Trecho do documento —
Eis um livro necessário e imprescindível. Dou o recado de saída, porque aprendi com os meus amigos jornalistas e escritores que o mais importante da notícia tem que aparecer no primeiro parágrafo. E assim o faço para que conste e não se perca a mensagem principal, no meio dos muitos dados que, com esforço, tentarei resumir. Tarefa ingrata, porque contra o que se poderia pensar, este não é um livro de tese, de pensamento, simplesmente. É um livro que me atrevo a chamar de epidemiologia social. O autor -psicólogo social- não faz juízos de valor, mas contribui com dados, muitos, apoiados em pesquisas e trabalhos sérios que farão pensar  e muito. E, assim esperamos, farão tomar providencias: a cada um, aquelas que lhes cabe.

Perguntas —
1. Segundo o trecho do documento, qual é a formação do autor do livro apresentado?
2. Prossiga com o trecho do documento sobre o livro a partir da última frase apresentada.

Os dados —
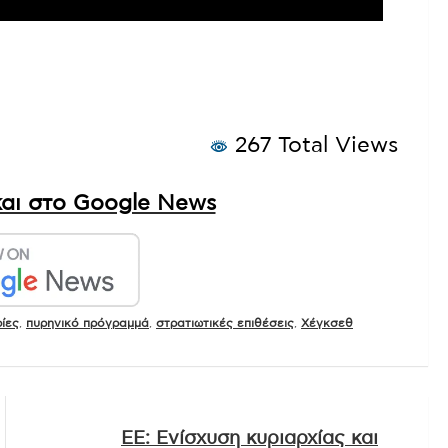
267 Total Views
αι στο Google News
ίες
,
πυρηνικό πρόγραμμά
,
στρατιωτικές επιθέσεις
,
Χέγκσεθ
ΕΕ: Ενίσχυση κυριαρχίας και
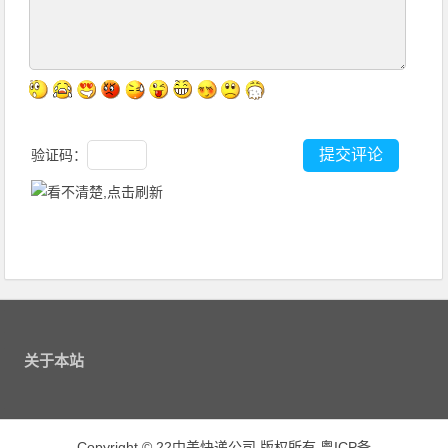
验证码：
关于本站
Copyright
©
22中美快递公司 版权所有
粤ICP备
* * *
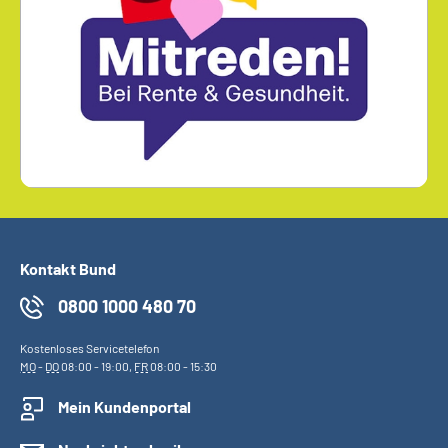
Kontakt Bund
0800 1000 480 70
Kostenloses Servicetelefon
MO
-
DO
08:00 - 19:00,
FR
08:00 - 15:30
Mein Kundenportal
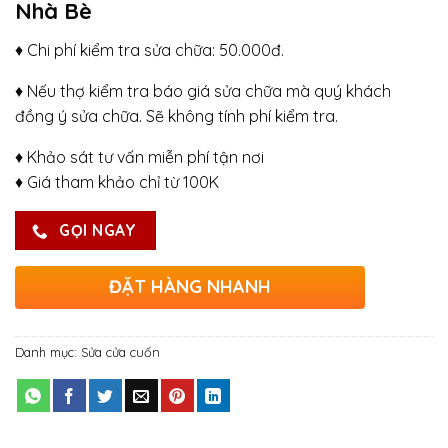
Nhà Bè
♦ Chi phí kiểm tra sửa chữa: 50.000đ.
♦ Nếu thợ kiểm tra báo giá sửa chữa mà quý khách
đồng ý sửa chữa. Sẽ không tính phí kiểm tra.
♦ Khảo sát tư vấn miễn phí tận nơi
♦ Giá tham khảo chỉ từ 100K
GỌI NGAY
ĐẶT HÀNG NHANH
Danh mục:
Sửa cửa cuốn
---
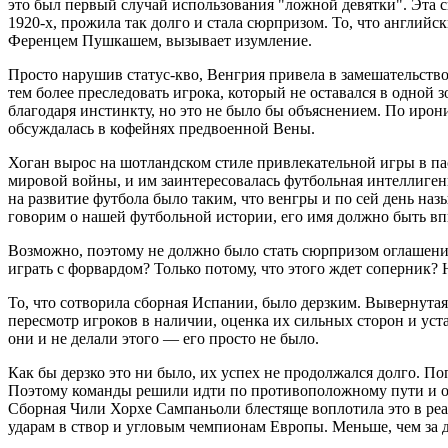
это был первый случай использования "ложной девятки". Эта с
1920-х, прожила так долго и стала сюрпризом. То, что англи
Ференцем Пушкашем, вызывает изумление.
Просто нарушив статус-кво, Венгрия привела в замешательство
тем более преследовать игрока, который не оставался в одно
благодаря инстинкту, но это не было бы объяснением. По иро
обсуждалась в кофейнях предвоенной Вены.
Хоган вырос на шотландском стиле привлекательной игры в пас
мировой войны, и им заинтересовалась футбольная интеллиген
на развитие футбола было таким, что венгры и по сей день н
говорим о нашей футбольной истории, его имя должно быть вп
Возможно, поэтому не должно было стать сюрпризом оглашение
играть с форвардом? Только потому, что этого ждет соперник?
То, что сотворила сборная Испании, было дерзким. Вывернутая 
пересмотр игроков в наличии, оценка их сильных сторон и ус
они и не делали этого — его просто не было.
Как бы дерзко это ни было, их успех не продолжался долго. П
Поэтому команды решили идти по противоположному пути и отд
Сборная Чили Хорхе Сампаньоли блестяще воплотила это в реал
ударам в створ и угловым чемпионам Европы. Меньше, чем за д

Problemas resolvidos —
1. Ele é psicólogo social.

2.
E a seguir, a tese central desta obra, copiada textualmente do autor: “A minha afirmação central neste livro é que estas duas tendências (superproteção no mundo real e subproteção no mundo virtual) são as principais razões pelas quais as crianças nascidas depois de 1995 se tornaram a geração ansiosa. Assim, embora os pais trabalhassem para eliminar o risco e a liberdade no mundo real, geralmente, e muitas vezes sem saber, concediam independência total no mundo virtual, em parte porque a maioria tinha dificuldade em compreender o que estava a acontecer ali, e muito menos em saber o que fazer. ou como restringi-lo”. O resumo que coloco a seguir é um desdobramento desta tese central, apoiada com inúmeros dados e referências (que omito, porque é preciso ler o livro, ter a experiência fenomenológica da leitura). Desdobramento que aponta as consequências desse desbalanço de proteção.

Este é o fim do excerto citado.